Of course, if anything happens the zealot perps will get away with it and those who warned of the blatant weaknesses will be punished for their honesty. Just ask the Thiokol scientists about O rings.
Take care,
Collin Baber
Dear B.K. DeLong,
As Cryptome is being questioned by DHS about the upcoming DNC, it cannot be helped but to paste the following quote:
"I have examined Man's wonderful inventions. And I tell you that in the arts of life man invents nothing; but in the arts of death he outdoes Nature herself, and produces by chemistry and machinery all the slaughter of plague, pestilence, and famine. The peasant I tempt today eats and drinks what was eaten and drunk by the peasants of ten thousand years ago; and the house he lives in has not altered as much in a thousand centuries as the fashion of a lady's bonnet in a score of weeks. But when he goes out to slay, he carries a marvel of mechanism that lets loose at the touch of his finger all the hidden molecular energies, and leaves the javelin, the arrow, the blowpipe of his fathers far behind. In the arts of peace Man is a bungler. I have seen his cotton factories and the like, with machinery that a greedy dog could have invented if it had wanted money instead of food. I know his clumsy typewriters and bungling locomotives and tedious bicycles: they are toys compared to the Maxim gun, the submarine torpedo boat. There is nothing in Man's industrial machinery but his greed and sloth: his heart is in his weapons."
The Devil speaking in Don Juan in Hell, Act III of Man and Superman
by George Bernard Shaw, 1902.
I was about to send my friends the URL of your DNC security expose' when I saw that you had posted the security radio frequencies. What the hell? IMHO a major strength of democracy is a citizen's freedom to complain loud and long about what needs fixing -- and I could justify all the rest of your comments are an excellent example -- but posting the frequencies in a time like this seems to offer little benefit and makes life noticeably easier for the nefarious sorts you claim to be warning about.
Howie Goodell
Howie -
As one UMasser to another, I thought about that before I linked to it, (and keep in mind I did not post them, I merely linked to them), however a) I know they're watching my blog at this point and hopefully they're not stupid enough to put "top secret information" out over the radio unencrypted, b) Journalists will be able to know what the frequencies are as they usually monitor radio frequencies, (ie watching the watchdogs), and c) the street medics and National Lawyers Guild can keep an ear out for if they need to be on scene anywhere to help an activist out of any situation that has gotten out of hand.
Thanks for your comments.
Dear B.K. DeLong,
Good points on the RF, as any intelligence requires a medium to travel through. As there exists a possibility that some people will attempt to provoke violence, (possibly agents provocateurs) it would be good for all around to listen to police or any other walkie-talkie toting chaps who have institutional vested interests. It makes it much harder for any obfuscators to obfuscate.

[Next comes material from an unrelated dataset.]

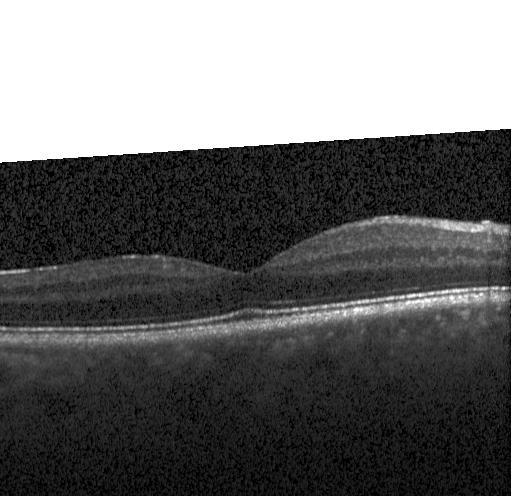 Finding: no CNV, DME, or drusen.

Gandhi told his Satyagrahi followers not to keep secrets from authorities. Those troublemakers who use violence need secrets to do so.
-CB
great investigation, I can't believe that nobody stopped you from taking those pictures, nevermind everything else. I am not sure if you are aware but the "manholes" that have large metal square access panels with a smaller vent are actually part of NSTARS electrical system. If somebody tossed an explosive device(even a small one) down that hatch it could shut down the power to whatever area that it serves.
In addition emergency exits from the subway system sometimes come up through a sidewalk.